Mercredi, le président des États-Unis, Joe Biden, a déclaré qu’il ne fournirait pas d’armes offensives qu’Israël pourrait utiliser pour lancer une attaque à grande échelle à Rafah.
Il a affirmé lors d’une entrevue avec la chaîne CNN que les États-Unis étaient toujours engagés dans la défense d’Israël et fourniraient des systèmes de défense contre les roquettes et d’autres armes défensives.
Toutefois, si Israël entre dans Rafah, «nous n’allons pas fournir les armes et les obus d’artillerie qui ont été utilisés», a averti le président.

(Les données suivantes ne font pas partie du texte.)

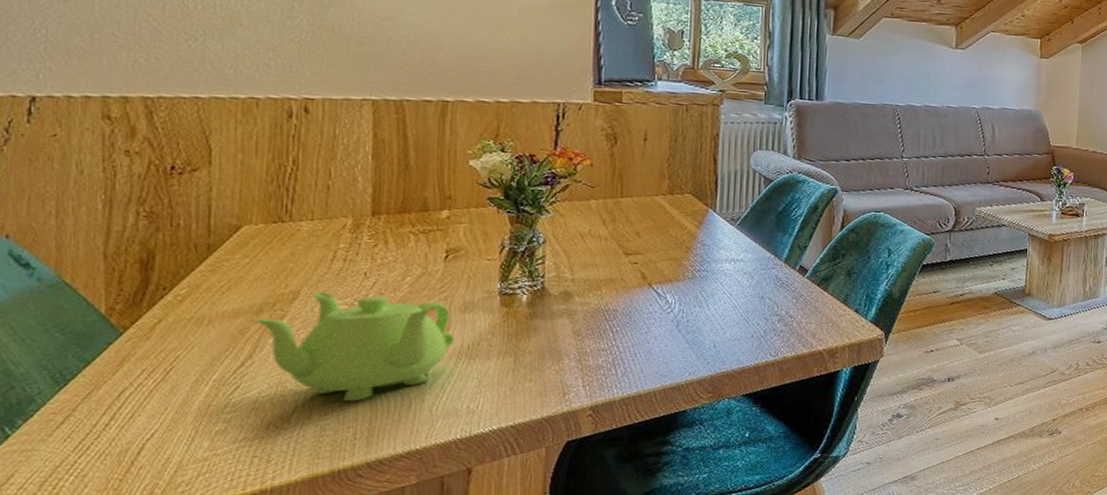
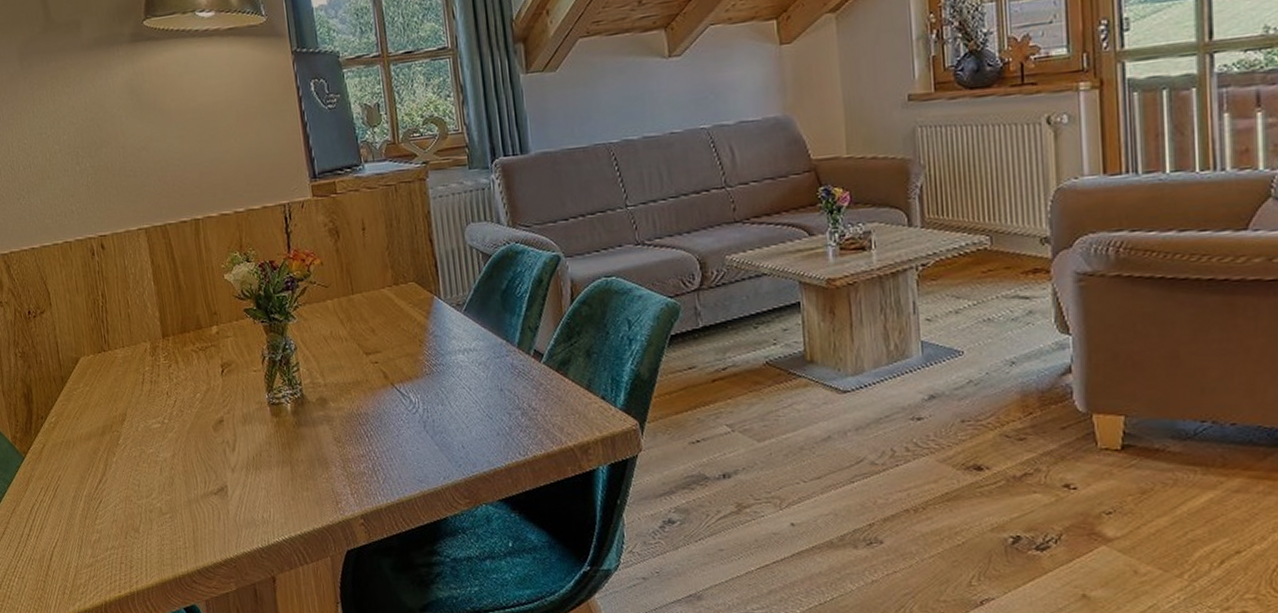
teapot: present [252,292,455,401] -> none [99,413,242,512]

Les États-Unis se disent préoccupés par le sort d’environ 1,3 million de Palestiniens entassés à Rafah, dont la plupart ont fui les combats ailleurs dans le territoire. Israël affirme que Rafah est le dernier bastion du Hamas et qu’une offensive plus large est nécessaire pour démanteler les capacités militaires et gouvernementales de cette organisation.
Les États-Unis, l’Égypte et le Qatar intensifient leurs efforts pour combler les lacunes d’un éventuel accord prévoyant au moins un cessez-le-feu temporaire et la libération de certains des nombreux otages israéliens toujours détenus par le Hamas. Israël a lié la menace de l’opération à Rafah au sort de ces négociations.

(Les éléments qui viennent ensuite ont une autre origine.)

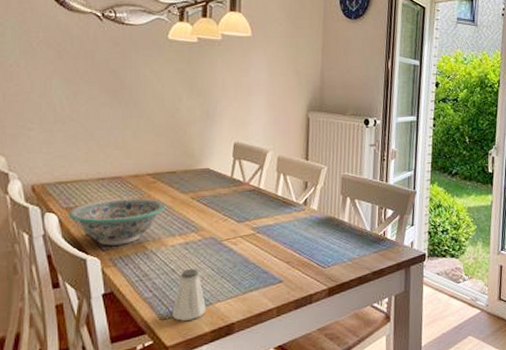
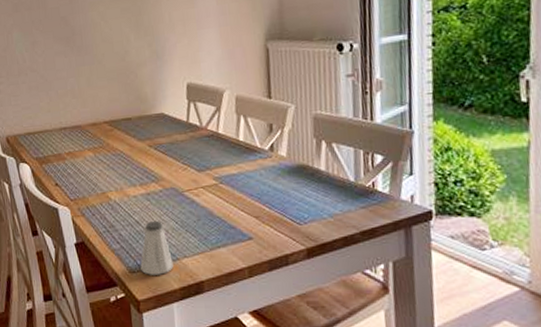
decorative bowl: present [67,197,166,246] -> none [38,146,125,196]

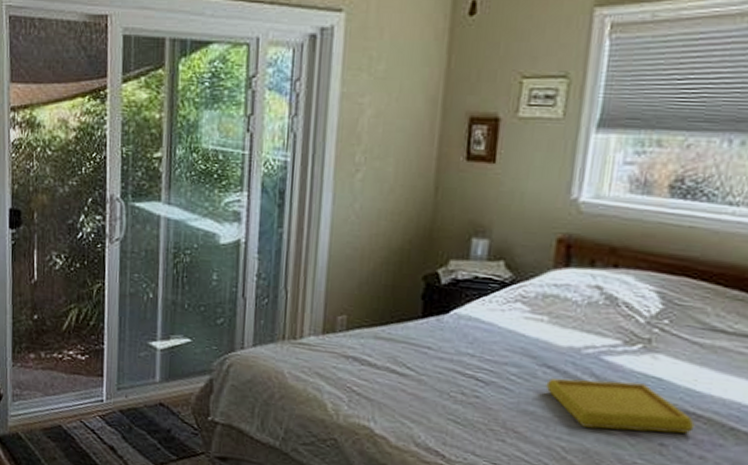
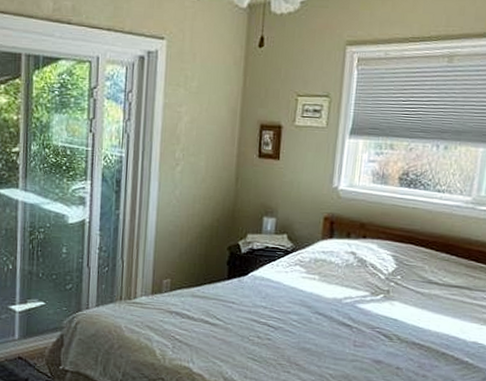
serving tray: present [546,378,695,434] -> none [318,322,419,359]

Le chef du renseignement américain (CIA), William Burns, qui fait la navette dans la région pour des négociations sur l’accord de cessez-le-feu, a rencontré mercredi le premier ministre israélien, Benyamin Nétanyahou, a dit un responsable américain, s’exprimant sous le couvert de l’anonymat pour discuter des négociations à huis clos.
Des points de passage sous contrôle israélien
Avec la prise de Rafah, Israël contrôle désormais tous les points de passage de la bande de Gaza pour la première fois depuis qu’il a retiré ses troupes et ses colons du territoire il y a près de vingt ans, même si l’État hébreu a maintenu un blocus, avec la coopération de l’Égypte, pendant la majeure partie de cette période.

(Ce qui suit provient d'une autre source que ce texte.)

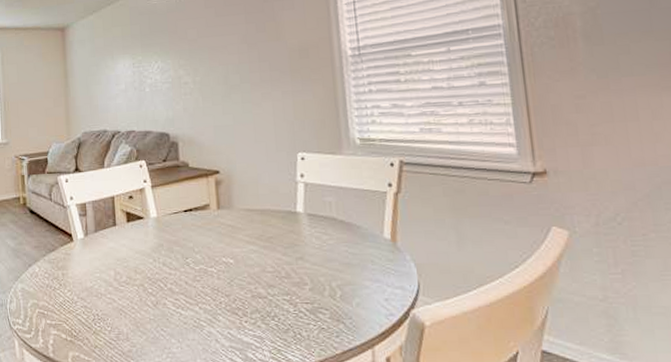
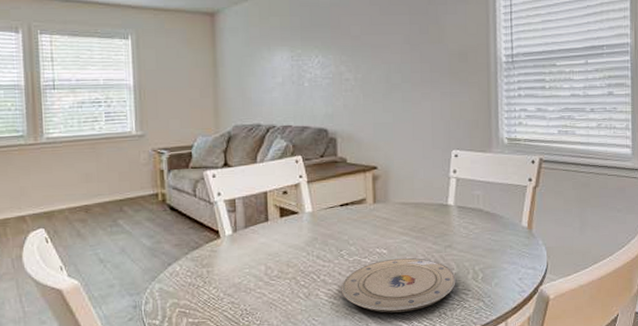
plate: none [188,269,311,329] -> present [341,258,456,313]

Le poste-frontière de Rafah avec l’Égypte est un canal vital pour l’aide humanitaire depuis le début de la guerre et constitue le seul endroit où les gens peuvent entrer et sortir. Le poste israélien de Kerem Shalom constitue le principal terminal de fret vers la bande de Gaza.
Le directeur exécutif adjoint du Programme alimentaire mondial (PAM) des Nations Unies, Carl Skau, a déclaré à l’Associated Press que l’agence avait perdu l’accès à son entrepôt alimentaire dans la bande de Gaza, à Rafah, qui selon lui était «signalé comme zone interdite».
«On sait qu’il est toujours là, mais nous sommes extrêmement inquiets du pillage», a déclaré M. Skau lors d’une visite au Liban voisin, ajoutant qu’un entrepôt logistique de l’ONU à Rafah avait déjà été pillé. Il a précisé que le PAM avait pu sécuriser un entrepôt à Deir el-Balah, entre les villes de Gaza et Rafah, mais ne l’avait pas encore approvisionné en nourriture.
Les journalistes de l’Associated Press ont entendu pendant la nuit des explosions sporadiques et des coups de feu dans la zone du terminal de Rafah, dont deux explosions importantes mercredi matin. L’armée israélienne avait signalé mardi six lancements depuis Rafah vers le terminal de Kerem Shalom.
Le COGAT, l’organisme militaire israélien en charge des affaires civiles palestiniennes, a déclaré que le terminal de Kerem Shalom avait rouvert tôt mercredi.
Mais Juliette Touma, directrice des communications de l’Office de secours et de travaux des Nations Unies pour les réfugiés de Palestine dans le Proche-Orient (UNRWA), a souligné qu’aucune aide n’était arrivée mercredi en fin d’après-midi et que l’agence avait été contrainte de rationner le carburant importé via Rafah.
En même temps, le ministère de la Santé de la bande de Gaza a déclaré qu’au moins 46 patients et blessés qui devaient partir mardi pour recevoir des soins médicaux étaient restés bloqués.